France - Culture

Photo-reporting at Visa pour l’Image describes refugee sorrow

AFP photojournalist Aris Messinis poses next to one of his news photos of a woman refugee, holding a small child, trying to get on to Greek island of Lesbos.
AFP photojournalist Aris Messinis poses next to one of his news photos of a woman refugee, holding a small child, trying to get on to Greek island of Lesbos. Rosslyn Hyams/RFI

Reflecting the headline news stories of the past year, migrant issues are prominent again at the annual international photojournalists’ meet in France. RFI’s Rosslyn Hyams reports from the host city of Visa pour L’Image, Perpignan.


Two of the event’s 20 selected exhibitions focus on the plight of people escaping from conflict, famine and poverty to countries where they have nothing and often aren’t welcome.

One spans 25 years of works by multi-award winning Yannis Behrakis who works for Reuters news agency. It includes the 2016 Visa pour l’Image poster shot, of a Syrian refugee man, after landing in Europe, walks alone in the middle of a road in the half-light and the pouring rain, clinging to his daughter, whose arms are wrapped around his neck.

This fraction of a retrospective serves to show that while conflict shifts from one place to another, little changes for the refugees’ struggle.

Aris Messinis works for Agence France Presse. He was on the Island of Lesbos where thousands of migrants washed up or landed in 2015 after crossing the sea from Turkey. In his photos on display in Perpignan, fluorescent orange life-jackets and the fight for life, dominate his pictures.

"Why did I choose to focus on my photos on Lesbos? Well, I have covered the migrants from all angles. I even went with them on their journey to Germany. But what I saw in Lesbos was the most dangerous, the most risky, the most scary… I saw people who had escaped war, dying in the sea… they were dying in the sea."

Messinis explained regretfully, that even if there are some images he himself wants to forget, he has taken other shots he would had liked to have included in the exhibition in the Couvent des Minimes in Perpignan. He had to leave them out because they would have been too shocking.

"I hope that the result of my work makes some people think more and maybe feel bad about what is happening somewhere else in the world… I have chosen even some hard photos. I have even harder."

With a different approach to increasing awareness about the dramatic human side of the migrant crisis, this year’s winner of the Golden Visa Award for digital information, Magnus Wennman, creates a little distance. He produced an animated photo documentary called Fatima’s Drawings for his paper Aftonbladet. Six year-old Fatima is an exile from Syria, living in Sweden.

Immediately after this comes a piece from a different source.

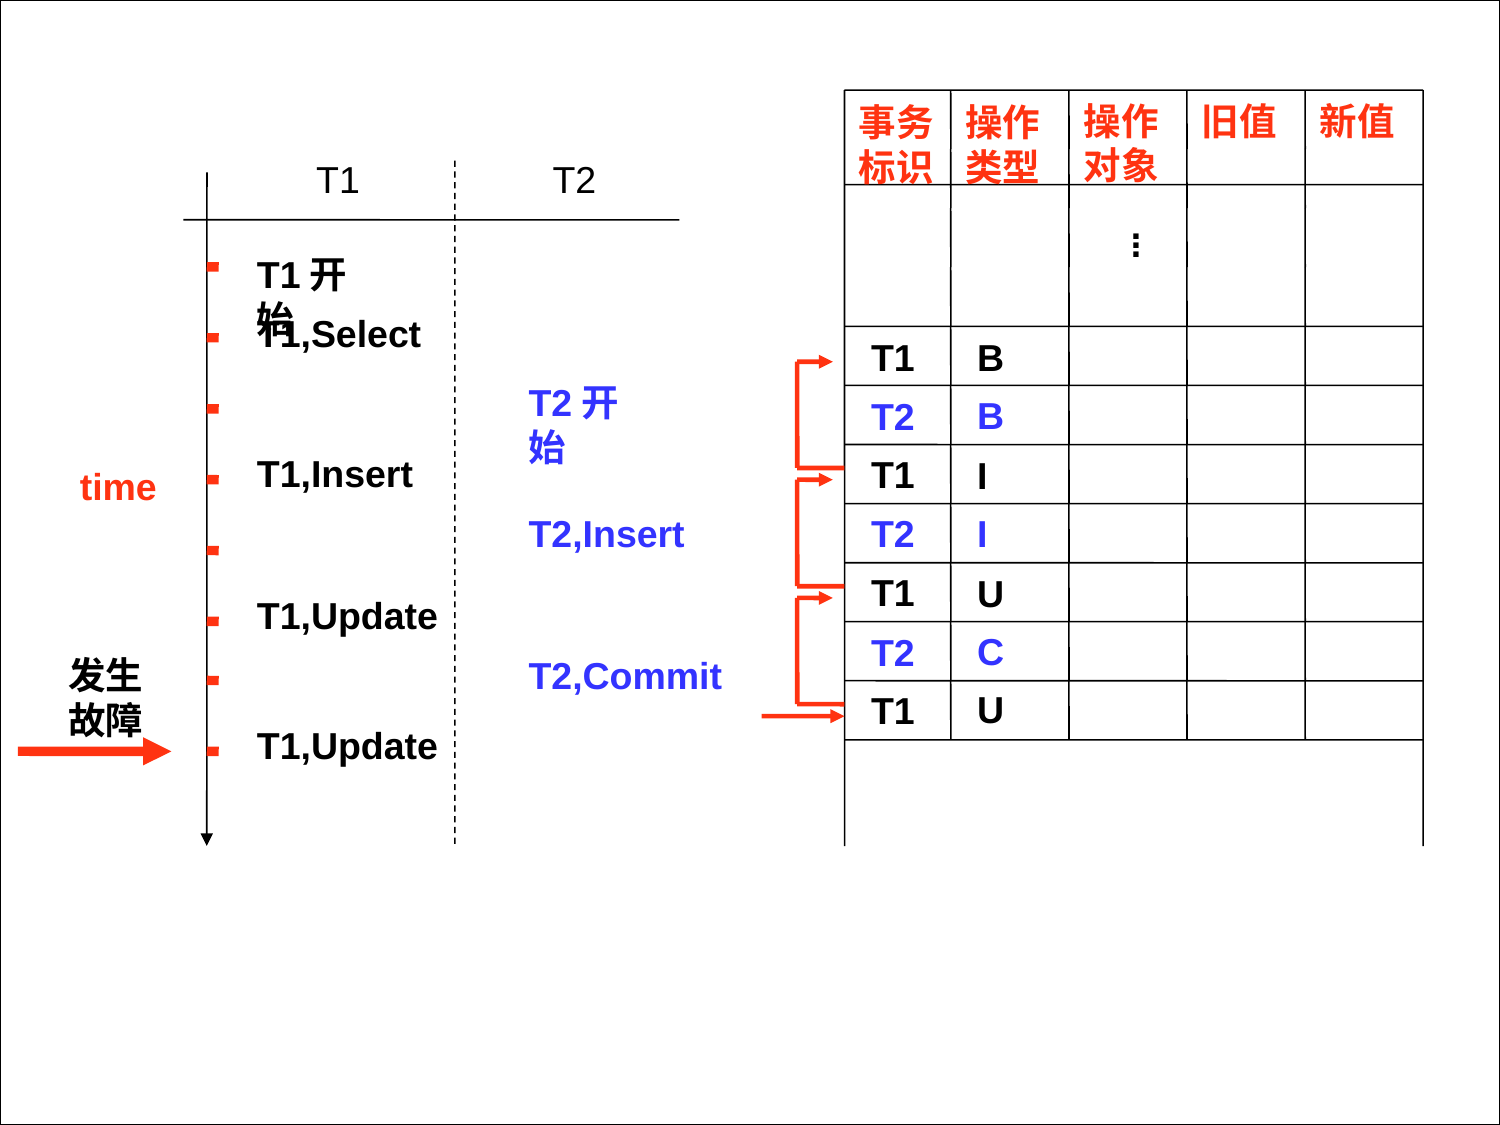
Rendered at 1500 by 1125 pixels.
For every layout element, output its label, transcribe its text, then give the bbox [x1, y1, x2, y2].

Through her coloured pencil drawings, six year old Fatima explains that she doesn’t like the sea, she misses her friend and the country where she was born. Wenneman, winner of two World Press Photo Awards and several times Sweden's Photographer of the Year, photographs the child in the gentler grey northern winter light which contrasts with the harsh, overly-bright blue sky and deep blue see

Less hard-hitting visually than the photos in the daily press, Fatima’s drawings show how hard it is to cope with the trauma of escape, even in a safe place.

The photos chosen at Visa pour l’Image which depict the migrants’ suffering, bring home the photojournalists’ message to the viewing public. Messinis and Behrakis both said they had themselves been unable to stand by and went beyond their job as witnesses and reporters, to help the people in live-or-die situations.

"The interest goes up and down. This is our job, to be there, to fight for the information, and show it to the people and keep the people awake and aware of the reality."